Sie sind mit Ihrem Büro in Zürich und in Berlin ansässig. Ein großer Teil Ihres Teams stammt aus Italien oder hat in Italien studiert. Welchen Einfluss hat das auf die Arbeit Ihres Büros?
 
Die Wahl, mit Mitarbeitern aus Italien zusammenzuarbeiten, hat ebenso etwas mit meiner Biografie zu tun. Menschen aus Italien bringen Vergangenes mit dem Heute auf eine unglaublich lockere Art zusammen. Das ist, am besten auf einer Reise durch Italien zu beobachten.
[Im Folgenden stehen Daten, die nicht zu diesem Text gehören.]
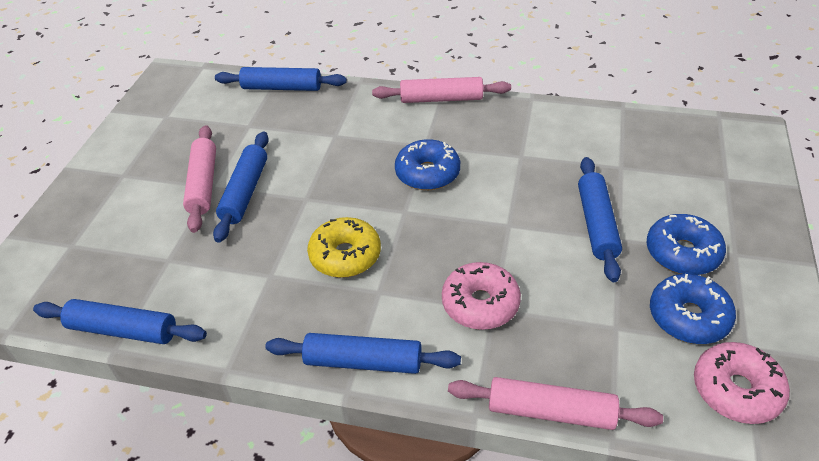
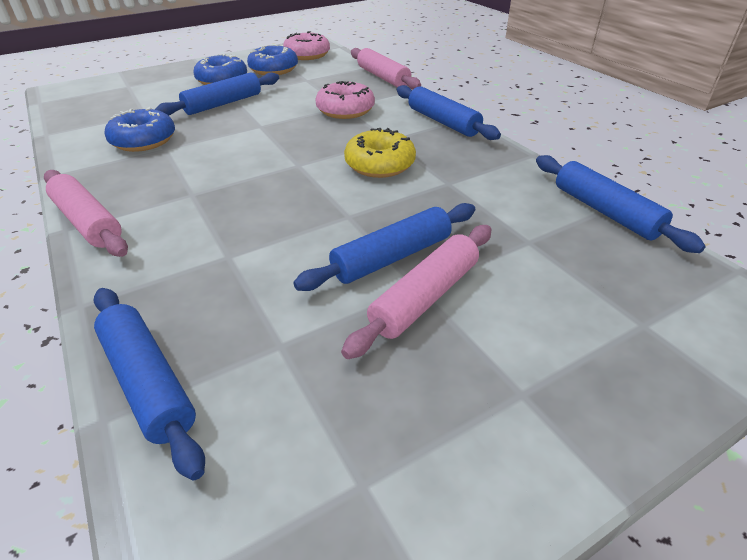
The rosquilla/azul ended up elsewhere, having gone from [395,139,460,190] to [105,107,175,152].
Kirchen und Wohnhäuser, alt und neu, Natur und Gebautes, Kommerz und Besinnliches – alles trifft auf eine selbstverständliche Art und mit viel Respekt aufeinander, ohne sich gegenseitig zu stören oder auszugrenzen.

Das neue Stadtschloss steht bald vor der Fertigstellung. Wie hätten Sie sich den Bau vorgestellt? Ihr Büro hat 2002 am Wettbewerb teilgenommen.

Mein Beitrag für das Stadtschloss sah ausschließlich eine Freilegung der Fundamente unterhalb der asphaltierten Fläche vor und lediglich eine Ergänzung aus den noch immer vorhandenen Schutttrümmern, sodass eine Ruine innerhalb einer grünen Parkanlage mit kulturellen Freiluftmöglichkeiten errungen worden wäre. Mein Ziel war es, in dem Beitrag – auch wenn ich einen Abriss des Palastes der Republik vorgeschlagen hatte – in Form einer Ruine eine etwas weniger dominante Haltung gegenüber der Geschichte zu propagieren.

Welche Bauten in Berlin finden Sie besonders gelungen und welche weniger?

Auf diese Frage gebe ich eine Literaturempfehlung. Lesen Sie die Lektüre von Alain de Botton „Glück und Architektur“! Der Untertitel lautet: „Von der Kunst, daheim zu Hause zu sein“.